Task details ::
Reproduce the listing below verbatim, starting at its first line and continuing up to and including the line containing "Recent Questions". Stop after that line.

↓↓↓

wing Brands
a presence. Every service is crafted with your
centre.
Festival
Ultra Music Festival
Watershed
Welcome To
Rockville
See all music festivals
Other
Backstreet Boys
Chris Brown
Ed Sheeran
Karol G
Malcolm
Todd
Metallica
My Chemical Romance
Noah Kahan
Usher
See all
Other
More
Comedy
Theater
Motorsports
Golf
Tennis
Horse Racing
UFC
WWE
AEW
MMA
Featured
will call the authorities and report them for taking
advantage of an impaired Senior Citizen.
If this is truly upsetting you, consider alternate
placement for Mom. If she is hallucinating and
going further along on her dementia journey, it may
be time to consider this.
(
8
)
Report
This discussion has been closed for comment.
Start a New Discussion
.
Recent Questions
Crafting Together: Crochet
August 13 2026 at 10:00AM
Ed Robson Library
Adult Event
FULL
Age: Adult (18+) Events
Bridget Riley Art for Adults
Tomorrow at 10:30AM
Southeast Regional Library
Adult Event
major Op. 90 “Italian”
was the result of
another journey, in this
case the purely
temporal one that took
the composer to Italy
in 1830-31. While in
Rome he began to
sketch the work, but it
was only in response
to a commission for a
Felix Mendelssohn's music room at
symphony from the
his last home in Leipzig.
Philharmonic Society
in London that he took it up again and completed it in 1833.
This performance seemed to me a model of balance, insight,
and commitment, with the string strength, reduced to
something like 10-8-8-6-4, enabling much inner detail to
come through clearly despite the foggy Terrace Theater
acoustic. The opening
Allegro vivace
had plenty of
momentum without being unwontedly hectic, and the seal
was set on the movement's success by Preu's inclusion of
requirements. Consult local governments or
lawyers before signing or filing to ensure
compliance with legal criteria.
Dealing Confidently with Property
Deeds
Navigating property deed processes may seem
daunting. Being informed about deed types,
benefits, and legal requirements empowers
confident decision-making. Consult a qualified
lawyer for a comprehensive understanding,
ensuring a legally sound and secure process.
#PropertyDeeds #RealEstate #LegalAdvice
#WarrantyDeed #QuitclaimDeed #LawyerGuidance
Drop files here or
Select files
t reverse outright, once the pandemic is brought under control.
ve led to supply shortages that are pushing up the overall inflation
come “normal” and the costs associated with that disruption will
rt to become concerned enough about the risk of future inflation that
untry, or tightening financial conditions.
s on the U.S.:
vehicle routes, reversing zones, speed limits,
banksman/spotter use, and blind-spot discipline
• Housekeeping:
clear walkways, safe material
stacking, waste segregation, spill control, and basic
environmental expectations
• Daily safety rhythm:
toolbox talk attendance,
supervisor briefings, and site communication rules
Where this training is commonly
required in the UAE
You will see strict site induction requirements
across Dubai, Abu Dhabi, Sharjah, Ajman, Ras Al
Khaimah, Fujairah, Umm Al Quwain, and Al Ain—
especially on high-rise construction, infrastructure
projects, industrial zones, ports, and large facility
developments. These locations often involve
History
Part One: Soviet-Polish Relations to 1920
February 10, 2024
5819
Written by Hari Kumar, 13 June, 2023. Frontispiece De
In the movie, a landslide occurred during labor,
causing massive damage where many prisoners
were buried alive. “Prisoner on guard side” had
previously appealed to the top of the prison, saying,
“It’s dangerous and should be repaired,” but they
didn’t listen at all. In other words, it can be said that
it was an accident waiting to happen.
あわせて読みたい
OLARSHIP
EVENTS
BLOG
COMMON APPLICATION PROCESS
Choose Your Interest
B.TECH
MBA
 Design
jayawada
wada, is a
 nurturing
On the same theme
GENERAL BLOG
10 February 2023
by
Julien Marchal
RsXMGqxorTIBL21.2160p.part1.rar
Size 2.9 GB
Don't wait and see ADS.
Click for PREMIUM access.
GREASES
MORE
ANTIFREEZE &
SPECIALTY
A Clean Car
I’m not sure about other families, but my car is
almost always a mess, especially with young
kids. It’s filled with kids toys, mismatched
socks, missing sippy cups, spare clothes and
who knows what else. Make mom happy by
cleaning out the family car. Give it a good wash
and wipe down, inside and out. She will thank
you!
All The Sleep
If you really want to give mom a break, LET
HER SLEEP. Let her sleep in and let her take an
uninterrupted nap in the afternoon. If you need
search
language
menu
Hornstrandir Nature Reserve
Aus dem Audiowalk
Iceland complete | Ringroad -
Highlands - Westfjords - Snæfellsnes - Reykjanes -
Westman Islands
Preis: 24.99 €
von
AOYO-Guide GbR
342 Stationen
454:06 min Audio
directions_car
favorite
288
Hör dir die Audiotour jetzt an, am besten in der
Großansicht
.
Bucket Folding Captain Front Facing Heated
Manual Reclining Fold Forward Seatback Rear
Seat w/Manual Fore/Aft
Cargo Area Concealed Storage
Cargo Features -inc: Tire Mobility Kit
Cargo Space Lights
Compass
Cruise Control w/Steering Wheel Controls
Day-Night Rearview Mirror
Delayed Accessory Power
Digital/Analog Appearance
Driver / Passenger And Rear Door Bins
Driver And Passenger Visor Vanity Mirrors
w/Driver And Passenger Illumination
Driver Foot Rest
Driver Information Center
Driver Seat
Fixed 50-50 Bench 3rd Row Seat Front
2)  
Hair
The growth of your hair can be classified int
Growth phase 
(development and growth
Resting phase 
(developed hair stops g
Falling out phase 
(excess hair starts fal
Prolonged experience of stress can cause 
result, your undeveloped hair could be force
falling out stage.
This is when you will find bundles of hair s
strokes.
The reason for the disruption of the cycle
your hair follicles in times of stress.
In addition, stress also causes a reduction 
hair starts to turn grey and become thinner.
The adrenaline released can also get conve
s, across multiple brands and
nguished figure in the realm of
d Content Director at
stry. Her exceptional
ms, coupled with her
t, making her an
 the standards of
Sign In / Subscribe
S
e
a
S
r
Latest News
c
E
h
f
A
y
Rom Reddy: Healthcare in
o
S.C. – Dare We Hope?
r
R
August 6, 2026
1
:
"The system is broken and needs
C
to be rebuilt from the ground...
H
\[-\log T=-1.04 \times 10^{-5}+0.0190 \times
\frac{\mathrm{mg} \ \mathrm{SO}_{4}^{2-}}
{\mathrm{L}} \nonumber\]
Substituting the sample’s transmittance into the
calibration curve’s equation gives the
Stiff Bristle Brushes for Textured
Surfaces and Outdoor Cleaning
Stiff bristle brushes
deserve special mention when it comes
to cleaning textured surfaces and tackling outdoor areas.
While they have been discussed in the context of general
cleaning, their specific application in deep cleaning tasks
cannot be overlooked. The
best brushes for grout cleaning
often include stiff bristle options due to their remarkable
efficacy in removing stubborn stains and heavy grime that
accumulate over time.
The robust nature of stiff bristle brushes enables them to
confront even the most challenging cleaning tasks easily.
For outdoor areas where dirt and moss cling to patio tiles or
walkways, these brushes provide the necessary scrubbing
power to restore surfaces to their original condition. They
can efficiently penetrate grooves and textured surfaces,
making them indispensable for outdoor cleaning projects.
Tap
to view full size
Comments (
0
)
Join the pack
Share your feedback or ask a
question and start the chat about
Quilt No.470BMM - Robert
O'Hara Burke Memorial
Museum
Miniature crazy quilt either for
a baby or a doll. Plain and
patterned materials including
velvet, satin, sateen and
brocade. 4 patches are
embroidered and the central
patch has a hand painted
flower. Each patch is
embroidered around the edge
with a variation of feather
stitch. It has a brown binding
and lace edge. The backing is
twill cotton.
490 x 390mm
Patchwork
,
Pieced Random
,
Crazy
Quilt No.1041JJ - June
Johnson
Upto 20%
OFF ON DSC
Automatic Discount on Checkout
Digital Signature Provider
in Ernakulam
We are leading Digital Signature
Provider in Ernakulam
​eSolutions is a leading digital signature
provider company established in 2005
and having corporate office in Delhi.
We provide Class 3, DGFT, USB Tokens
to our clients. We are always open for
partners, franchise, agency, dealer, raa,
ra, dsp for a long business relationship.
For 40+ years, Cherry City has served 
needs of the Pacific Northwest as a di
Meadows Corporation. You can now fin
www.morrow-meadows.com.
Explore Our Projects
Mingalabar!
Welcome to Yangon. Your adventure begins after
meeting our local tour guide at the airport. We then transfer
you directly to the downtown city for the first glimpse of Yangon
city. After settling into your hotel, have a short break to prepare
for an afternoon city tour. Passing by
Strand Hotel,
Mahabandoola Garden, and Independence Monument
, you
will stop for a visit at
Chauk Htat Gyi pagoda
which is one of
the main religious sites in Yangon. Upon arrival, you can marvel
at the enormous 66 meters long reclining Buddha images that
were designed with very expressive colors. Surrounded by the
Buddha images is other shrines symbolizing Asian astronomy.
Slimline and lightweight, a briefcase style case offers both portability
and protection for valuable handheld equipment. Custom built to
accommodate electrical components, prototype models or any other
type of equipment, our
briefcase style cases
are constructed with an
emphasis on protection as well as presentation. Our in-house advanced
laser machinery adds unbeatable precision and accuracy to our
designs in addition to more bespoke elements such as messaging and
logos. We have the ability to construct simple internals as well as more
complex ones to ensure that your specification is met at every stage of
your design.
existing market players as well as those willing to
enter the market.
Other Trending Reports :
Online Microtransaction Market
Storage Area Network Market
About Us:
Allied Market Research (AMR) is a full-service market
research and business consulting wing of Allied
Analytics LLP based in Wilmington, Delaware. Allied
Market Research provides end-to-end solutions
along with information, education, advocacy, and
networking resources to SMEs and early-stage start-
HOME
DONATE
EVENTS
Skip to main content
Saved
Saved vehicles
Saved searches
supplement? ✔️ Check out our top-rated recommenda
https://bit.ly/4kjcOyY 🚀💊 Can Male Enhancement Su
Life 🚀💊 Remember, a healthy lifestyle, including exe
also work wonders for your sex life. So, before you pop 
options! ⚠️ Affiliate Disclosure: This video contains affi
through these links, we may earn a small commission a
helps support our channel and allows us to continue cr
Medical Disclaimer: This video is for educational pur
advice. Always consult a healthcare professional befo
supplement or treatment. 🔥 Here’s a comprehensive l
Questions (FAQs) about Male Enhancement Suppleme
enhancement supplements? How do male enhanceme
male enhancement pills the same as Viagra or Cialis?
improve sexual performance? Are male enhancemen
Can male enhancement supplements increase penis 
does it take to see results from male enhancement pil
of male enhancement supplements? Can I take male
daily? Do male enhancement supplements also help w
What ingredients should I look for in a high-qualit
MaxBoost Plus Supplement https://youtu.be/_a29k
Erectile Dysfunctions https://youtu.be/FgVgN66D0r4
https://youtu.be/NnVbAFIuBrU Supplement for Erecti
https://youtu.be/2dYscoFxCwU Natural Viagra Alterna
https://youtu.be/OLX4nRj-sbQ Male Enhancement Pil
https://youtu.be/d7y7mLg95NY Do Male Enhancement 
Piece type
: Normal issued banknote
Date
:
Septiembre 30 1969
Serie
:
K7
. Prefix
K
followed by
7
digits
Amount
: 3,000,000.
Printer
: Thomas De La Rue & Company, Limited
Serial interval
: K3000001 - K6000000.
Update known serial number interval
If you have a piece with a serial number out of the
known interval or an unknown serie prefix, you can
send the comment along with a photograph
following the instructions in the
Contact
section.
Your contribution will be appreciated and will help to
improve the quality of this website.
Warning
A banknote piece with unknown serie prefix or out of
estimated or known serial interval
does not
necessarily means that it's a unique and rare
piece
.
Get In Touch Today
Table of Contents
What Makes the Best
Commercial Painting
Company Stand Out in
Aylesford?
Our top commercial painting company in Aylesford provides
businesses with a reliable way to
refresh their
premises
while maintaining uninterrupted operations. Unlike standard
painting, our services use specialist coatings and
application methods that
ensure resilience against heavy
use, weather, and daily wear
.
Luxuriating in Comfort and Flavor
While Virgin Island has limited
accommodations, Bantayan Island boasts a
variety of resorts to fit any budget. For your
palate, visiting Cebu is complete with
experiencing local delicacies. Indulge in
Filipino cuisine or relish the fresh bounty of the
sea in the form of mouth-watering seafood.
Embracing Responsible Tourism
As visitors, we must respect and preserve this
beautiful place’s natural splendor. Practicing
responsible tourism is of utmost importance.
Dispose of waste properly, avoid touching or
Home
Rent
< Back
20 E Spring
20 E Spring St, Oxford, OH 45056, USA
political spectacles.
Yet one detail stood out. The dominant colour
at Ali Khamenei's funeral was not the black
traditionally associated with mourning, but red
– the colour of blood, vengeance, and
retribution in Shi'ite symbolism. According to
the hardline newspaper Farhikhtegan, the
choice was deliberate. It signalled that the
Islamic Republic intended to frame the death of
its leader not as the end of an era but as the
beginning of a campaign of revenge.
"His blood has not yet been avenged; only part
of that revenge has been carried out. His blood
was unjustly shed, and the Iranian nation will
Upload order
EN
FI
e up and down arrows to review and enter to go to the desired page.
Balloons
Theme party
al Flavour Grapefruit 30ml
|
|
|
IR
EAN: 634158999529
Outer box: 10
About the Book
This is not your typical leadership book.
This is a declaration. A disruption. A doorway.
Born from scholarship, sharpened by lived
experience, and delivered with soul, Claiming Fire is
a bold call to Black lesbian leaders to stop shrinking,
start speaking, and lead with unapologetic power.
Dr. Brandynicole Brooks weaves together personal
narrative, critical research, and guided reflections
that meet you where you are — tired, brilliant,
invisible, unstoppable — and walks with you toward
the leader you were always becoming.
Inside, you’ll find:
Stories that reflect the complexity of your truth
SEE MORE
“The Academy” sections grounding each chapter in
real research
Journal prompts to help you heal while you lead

↑↑↑

Answer ::
wing Brands
a presence. Every service is crafted with your
centre.
Festival
Ultra Music Festival
Watershed
Welcome To
Rockville
See all music festivals
Other
Backstreet Boys
Chris Brown
Ed Sheeran
Karol G
Malcolm
Todd
Metallica
My Chemical Romance
Noah Kahan
Usher
See all
Other
More
Comedy
Theater
Motorsports
Golf
Tennis
Horse Racing
UFC
WWE
AEW
MMA
Featured
will call the authorities and report them for taking
advantage of an impaired Senior Citizen.
If this is truly upsetting you, consider alternate
placement for Mom. If she is hallucinating and
going further along on her dementia journey, it may
be time to consider this.
(
8
)
Report
This discussion has been closed for comment.
Start a New Discussion
.
Recent Questions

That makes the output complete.